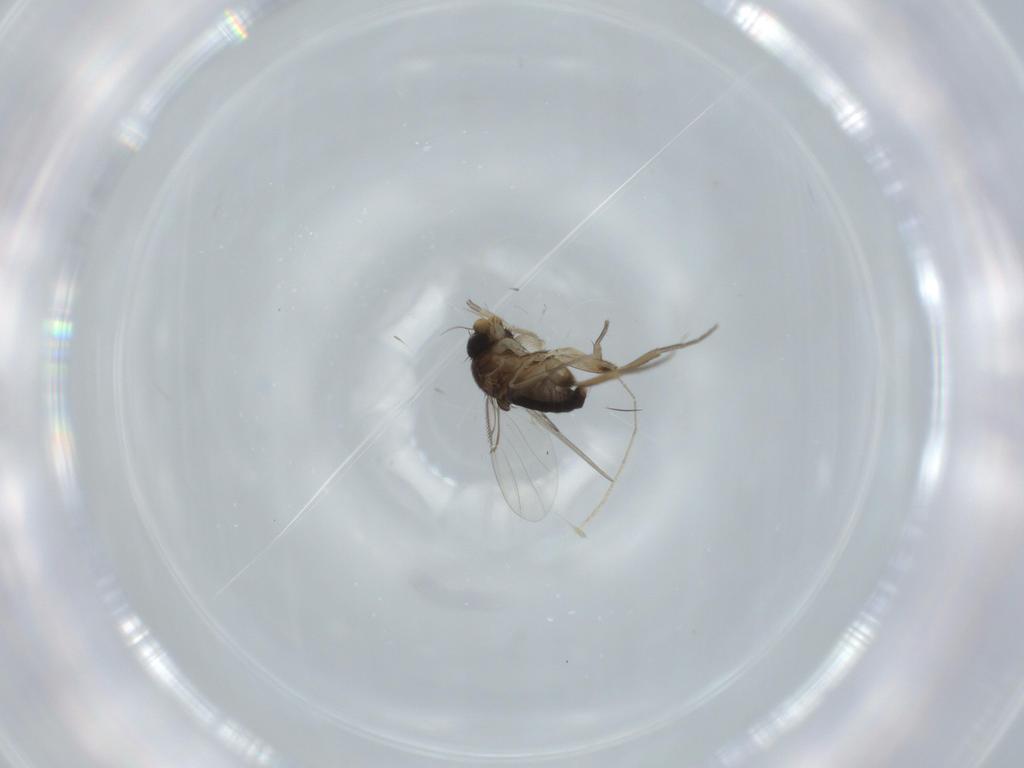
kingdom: Animalia
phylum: Arthropoda
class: Insecta
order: Diptera
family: Phoridae
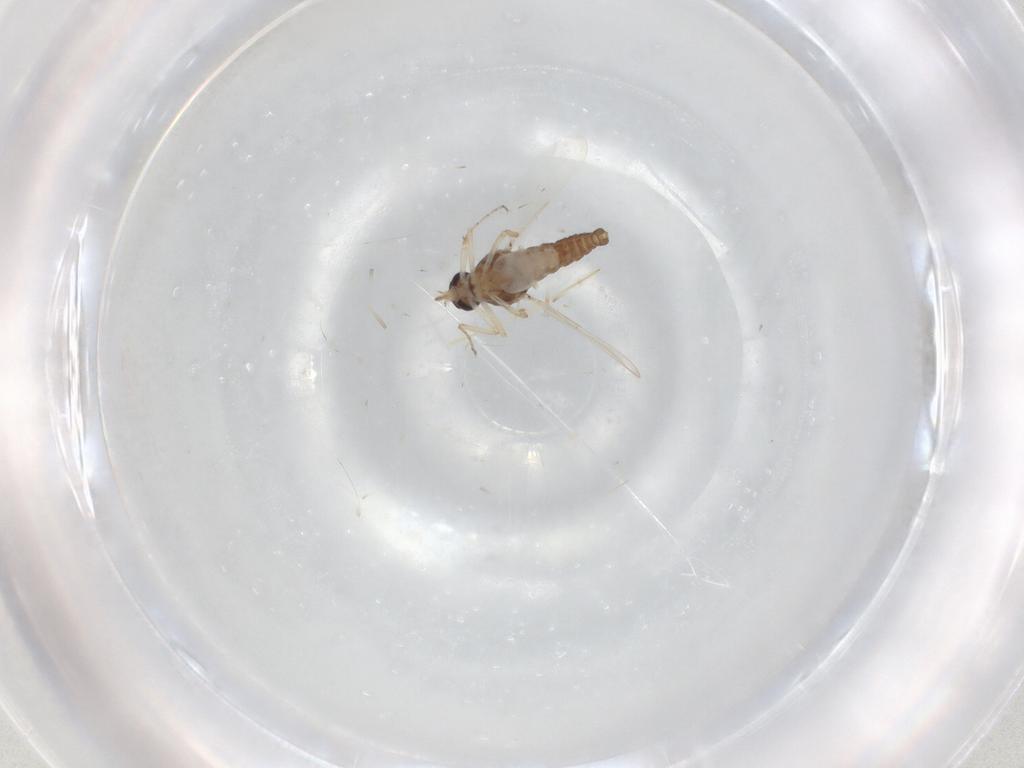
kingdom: Animalia
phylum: Arthropoda
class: Insecta
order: Diptera
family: Ceratopogonidae
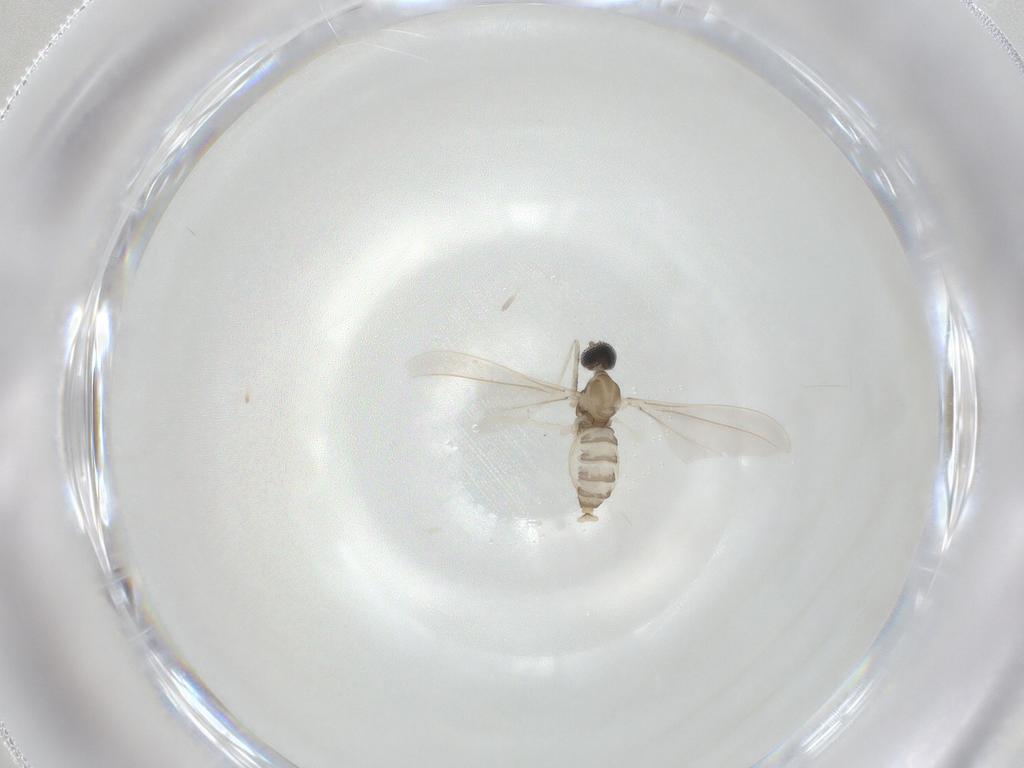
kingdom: Animalia
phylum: Arthropoda
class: Insecta
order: Diptera
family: Cecidomyiidae
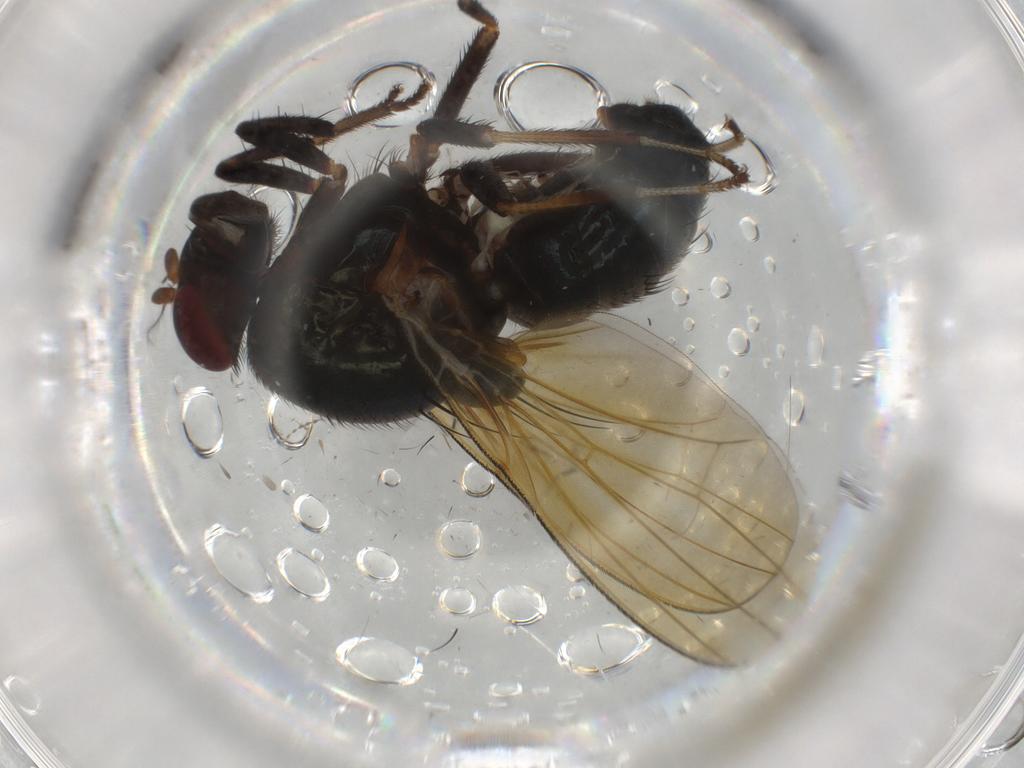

——————————

• _REQUIRED TASK_: Rewrite the lines of all the records, swapping every "family" for "fam." and changing nothing else. Leave out the pictures.

• _TASK RESPONSE_:
kingdom: Animalia
phylum: Arthropoda
class: Insecta
order: Diptera
fam.: Phoridae
kingdom: Animalia
phylum: Arthropoda
class: Insecta
order: Diptera
fam.: Ceratopogonidae
kingdom: Animalia
phylum: Arthropoda
class: Insecta
order: Diptera
fam.: Cecidomyiidae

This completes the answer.